### Text provided
※ ※ ※
I still find the whole bottled water thing odd. I remember a time when there was just Poland Spring and Deer Park and you only bought a bottle of water if you were absolutely dying. From my vantage point, it seems like consumerism, across the board, has skyrocketed in the past 20 years.

I was just having conversation with a fellow Gen Xer about how people just don't know how or don't care to do things for themselves anymore. As I look at all the subscriptions and consumer goods and delivery services that make headlines, it seems like we, as a culture, are spending a lot more money on what used to be called luxury expenses.

Some people legitimately have bad municipal water. They need to put pressure on their civic leaders to fix their gross negligence. For most other people, I would really recommend a filter system you can install either at the source of your water, under your kitchen sink, or in a pitcher in your fridge.

It's worth noting that even the aluminum water bottles (Stanley, etc.) come with some health concerns. If you're getting something from China, I've heard their manufacturing and raw material quality control isn't up to US standards. Regardless, most if not all aluminum water bottles have a plastic liner. Your best bet is glass. If you have an aluminum bottle, don't use it for hot liquids and try to keep it out of the sunlight for too long.

[–] Asifall@lemmy.world 6 points 2 days ago

I don’t understand the bottled water thing either but I think the rise of things like delivery services and subscriptions can be linked to increasing workloads and decreasing community assistance.

If every member of your household is also working a full time job your time becomes significantly more valuable.

[–] tal@lemmy.today 7 points 3 days ago* (last edited 3 days ago) (3 children)

considers

So, this is a problem for the whole bottled drink industry. Bottled drinks exist because you have a disposable container, and people need a container to contain the drink.

It's possible to have non-disposable containers, but then you're:

  • Requiring everyone to carry around a non-disposable container. I keep a water bottle on my bike, but I don't normally have one everywhere I go, and I'm sure that most people don't either. There's a convenience factor.

  • Creating a problem of how to meter anything you sell. If I get a bottle of cola or whatever, it's pre-measured. 7-11 does provide an option to buy a 7-11 branded reusable container and then get a discount on sodas and slushies that use it, but that's measured in size; they aren't going to let people just come in and fill up a container that claims that it is of some arbitrary size. If you wanted to shift to non-disposable containers, where only the liquid is what stores sell, then you'd need to also shift to some kind of metered dispenser. We don't have that infrastructure in place today. I'd guess that that's because drink-dispensing were originally built for restaurants to use behind the counter, and then in some cases shifted to all-you-can-drink setups, but in either case, didn't need metering.

  • Losing the sanitary chain. Many drinks are sold in sealed containers, are sterile at time of sale. Until you open them, they won't "go bad", even stored at room temperature. For some things, that's fine -- you're going to consume them right away. But that's not true for everything out there.
※ ※ ※
### Information shown
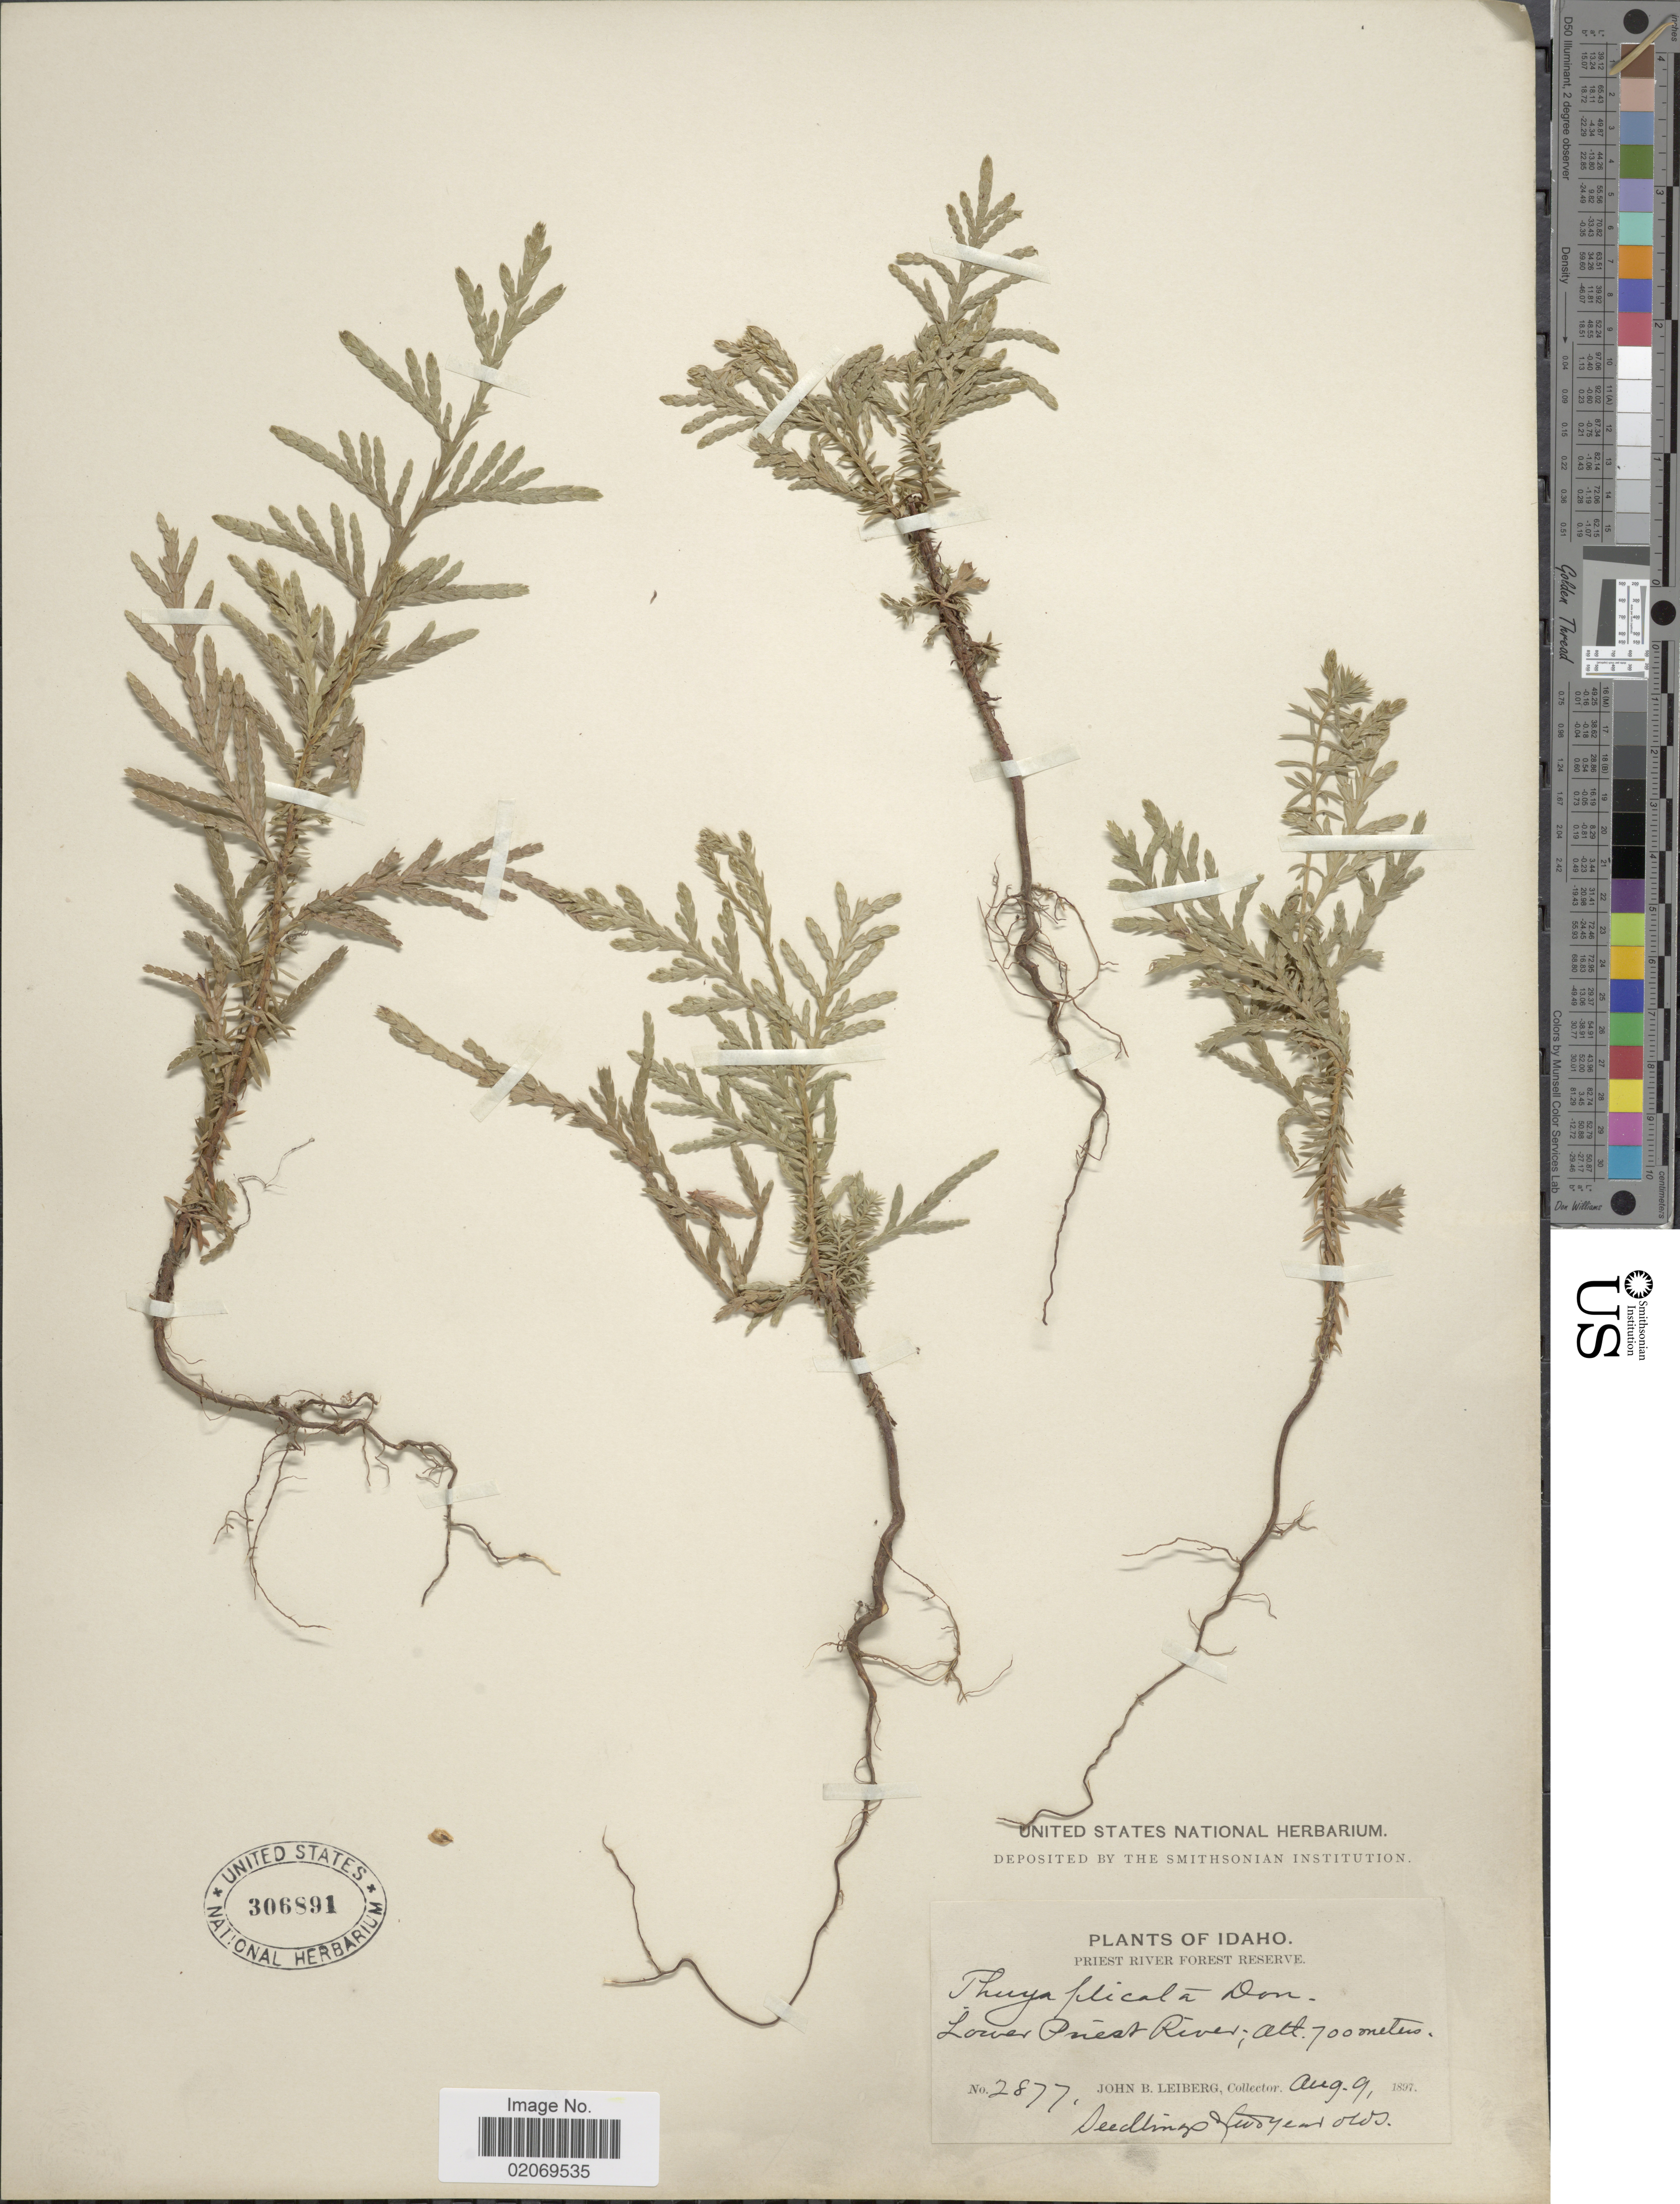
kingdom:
※ ※ ※
### Exercise requirements
1. Answer these questions from the bottled water thread, one answer per line:
(a) Which two brands does the first post name as the only bottled water of an earlier time?
(b) What does Asifall link the rise of delivery services and subscriptions to?
(c) What does 7-11 give buyers of its branded reusable container?
2. For each statement, decide whether the bottled water thread supports it. Answer yes or no, and quote the words from the thread that settle it.
(a) The first post calls glass the best choice for a water bottle.
(b) tal has a water bottle everywhere they go.
(c) Sealed drinks go bad at room temperature before they are opened.
3. Write a continuation of the bottled water thread, beginning right after its final sentence.
The lines above come from a separate source, unrelated to the bottled water thread.

### Expected outputs
1.
(a) Poland Spring and Deer Park.
(b) Increasing workloads and decreasing community assistance.
(c) A discount on sodas and slushies that use it.

2.
(a) Yes: "Your best bet is glass."
(b) No: "I don't normally have one everywhere I go"
(c) No: "Until you open them, they won't "go bad", even stored at room temperature."

3.
  • A pallet of bottled drinks is pretty low-maintenance. A drink dispenser requires maintenance.

That being said, there are some potential gains:

  • Disposable containers have to be cheap, because they are, well, disposable. If you use reusable containers, there are a lot of nice things you can do. They can be more comfortable, can have nice lips, can have things like vacuum walls to keep temperature where you want it, etc.

  • You are much less constrained to use fixed-size units; it's easy to "add" another size unit to a machine that dispenses liquid: it just runs for longer. If you want to have large cups or thermoses or small cups or thermoses, you can. Without that, you're kinda constrained to one-size-fits-all.

  • You aren't constrained to one design of container. Some people are super-worried about plastic bottles and want metal bottles. Other people want something transparent that they can see through. Other people want something lightweight. Others want thermal insulation. You can let all of those groups be happy.

  • For drinks made with concentrate, if you don't care about the specific type of water, you can avoid a lot of costs. Some people do care, and is one reason that branded bottled water sells. But soda machines take pouches of syrup in boxes, and there, it's almost certainly more-space-efficient and probably more transport-efficient to use municipal water, rather than trucking in a bunch of bottles of water.

[–] Steve@communick.news 14 points 3 days ago* (last edited 3 days ago) (4 children)

Cans.
Cans are actually recyclable containers, that fix most of the environmental problems of plastic bottles.

They've had resealable "bottle like" cans for a decade or more already.

Fountain drinks can use the same CO2 they already have, to pressurize cans of concentrate to pump the syrup to the fountain head.

[–] kaitco@lemmy.world 11 points 3 days ago (1 children)

Not entirely. All cans currently made (at least for the US) have a super thin plastic liner to help the drink avoid taking on too much of a metallic taste.

There are multiple YouTubes out there that will show you what happens when you dissolve an aluminum can; the dissolution process removes the aluminum and leaves the plastic liner.

[–] Steve@communick.news -1 points 3 days ago (1 children)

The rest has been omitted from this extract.